Opinion
No. 10009.
May 31, 1950.
James E. Keating, Asst. U.S. Atty., South Bend, Ind., Walter J. Keckich, Asst. U.S. Atty., Hammond, Ind., Leo Meltzer, Department of Justice, Washington, D.C., James M. McInerney, Asst. Atty. Gen., Gilmore S. Haynie, U.S. Atty., Fort Wayne, Ind. (Henry J. Vinskey, Atty., Interstate Commerce Commission, Washington, D.C., of counsel), for appellant.
R.C. Stevenson, Chicago, Ill., Glenn D. Peters, Hammond, Ind., Walker A. Jensen, Chicago, Ill. (Knapp, Cushing, Hershberger Stevenson, Chicago, Ill., Peters Highland, Hammond, Ind., of counsel), for appellee.
Before KERNER, FINNEGAN, and SWAIM, Circuit Judges.
The United States brought a civil action in six counts charging as many violations of the Safety Appliance Act, 45 U.S.C.A. §§ 1 to 16, and an order of the Interstate Commerce Commission promulgated pursuant thereto. Defendant admitted liability as to one of the counts; the court heard evidence as to the other five, rendered findings of fact and conclusions of law in favor of defendant, and entered judgment for defendant accordingly. The appeal from that judgment raises the question whether the movement of the five cuts of freight cars involved constituted "train movements" subject to the requirements of § 9 of the Act, or were merely "switching movements" to which the section did not apply.
Section 9 of the Act provided that whenever, as provided in §§ 1 to 7, any train was operated with power or train brakes, not less than 50% of the cars in such train must have brakes used and operated by the engineer of the locomotive drawing such train, and provided for the increase of this minimum percentage by order of the I.C.C. Such order was duly issued in June 1910, increasing the percentage to 85%.
There is little dispute as to the facts. The five transfers here involved all took place within the Gary Terminal Yard which lies at the end of defendant's main line tracks in Gary, Indiana. Within this yard defendant maintains very extensive facilities in continuous use 24 hours a day every day of the year for servicing two large industrial plants. The yard contains over 300 miles of trackage and has a number of subdivisions all designated by names or letters and all interconnected. There are no public highways within the area and no tracks of any other railroad; four entrances from the business and residential portions of the city to the industrial plants are through viaducts under the tracks; the tracks over which the contested movements were made are not intersected at grade by any street, highway or public crossing. There are, however, two private crossings at grade within the area, one over each of two lead tracks used in the movements here involved. There was no evidence that either constituted or was likely to constitute a hazard; on the contrary, the evidence was that during the 35-year period since 1913 for which records were available there had never been an accident or injury to any employee or other person resulting from the operations of the type here involved, and the court so found.
The first cause of action involved the transfer of a cut of 84 freight cars from A yard to Kirk yard over a single-line connecting track for a distance of 2.1 miles during which no cars were picked up or set out and without power or air brakes in use on any of the cars. The other four causes of action involved similar transfers of cuts of cars for varying distances from other subdivisions under similar circumstances, all toward Kirk yard. According to the evidence of defendant's general superintendent, for all movements in the opposite direction, from Kirk yard, air brakes were connected and used.

^^^^^^^^^^^^^^^^

Directions for this task: Please rewrite the stretch of the court opinion from "Section 9 of" through "percentage to 85%.", renaming "engineer" as "operator".

Given entries:
^^^^^^^^^^^^^^^^

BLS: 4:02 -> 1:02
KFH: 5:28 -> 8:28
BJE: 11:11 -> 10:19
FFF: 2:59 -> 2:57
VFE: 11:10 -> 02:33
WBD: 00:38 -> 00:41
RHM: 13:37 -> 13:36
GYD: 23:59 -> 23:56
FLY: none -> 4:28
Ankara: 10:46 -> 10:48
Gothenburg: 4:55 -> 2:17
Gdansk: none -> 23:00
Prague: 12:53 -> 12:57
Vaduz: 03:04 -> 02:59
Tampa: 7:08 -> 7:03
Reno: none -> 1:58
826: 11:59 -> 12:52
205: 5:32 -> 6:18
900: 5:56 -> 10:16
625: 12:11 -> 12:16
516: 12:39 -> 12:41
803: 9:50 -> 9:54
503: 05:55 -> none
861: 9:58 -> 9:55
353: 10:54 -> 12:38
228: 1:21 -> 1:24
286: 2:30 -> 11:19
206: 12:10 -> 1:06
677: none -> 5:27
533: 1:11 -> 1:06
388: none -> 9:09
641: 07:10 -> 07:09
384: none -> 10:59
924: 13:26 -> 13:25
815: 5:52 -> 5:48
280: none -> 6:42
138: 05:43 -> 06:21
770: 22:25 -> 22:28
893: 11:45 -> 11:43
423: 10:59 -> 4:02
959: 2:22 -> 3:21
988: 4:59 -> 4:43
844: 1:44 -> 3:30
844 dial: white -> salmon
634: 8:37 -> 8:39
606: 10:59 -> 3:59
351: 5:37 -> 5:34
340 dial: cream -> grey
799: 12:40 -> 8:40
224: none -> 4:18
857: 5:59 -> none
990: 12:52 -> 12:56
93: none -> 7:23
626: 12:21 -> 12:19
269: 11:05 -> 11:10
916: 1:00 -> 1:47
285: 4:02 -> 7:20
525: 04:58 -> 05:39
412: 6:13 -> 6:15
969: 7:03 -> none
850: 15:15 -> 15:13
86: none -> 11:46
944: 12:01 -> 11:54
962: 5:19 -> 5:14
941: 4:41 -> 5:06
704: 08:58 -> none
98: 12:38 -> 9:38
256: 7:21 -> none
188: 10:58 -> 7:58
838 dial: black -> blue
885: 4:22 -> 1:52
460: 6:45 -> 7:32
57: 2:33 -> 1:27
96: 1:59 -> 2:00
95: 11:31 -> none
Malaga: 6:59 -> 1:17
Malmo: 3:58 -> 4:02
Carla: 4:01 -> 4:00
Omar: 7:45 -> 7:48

^^^^^^^^^^^^^^^^

Complete answer:
Section 9 of the Act provided that whenever, as provided in §§ 1 to 7, any train was operated with power or train brakes, not less than 50% of the cars in such train must have brakes used and operated by the operator of the locomotive drawing such train, and provided for the increase of this minimum percentage by order of the I.C.C. Such order was duly issued in June 1910, increasing the percentage to 85%.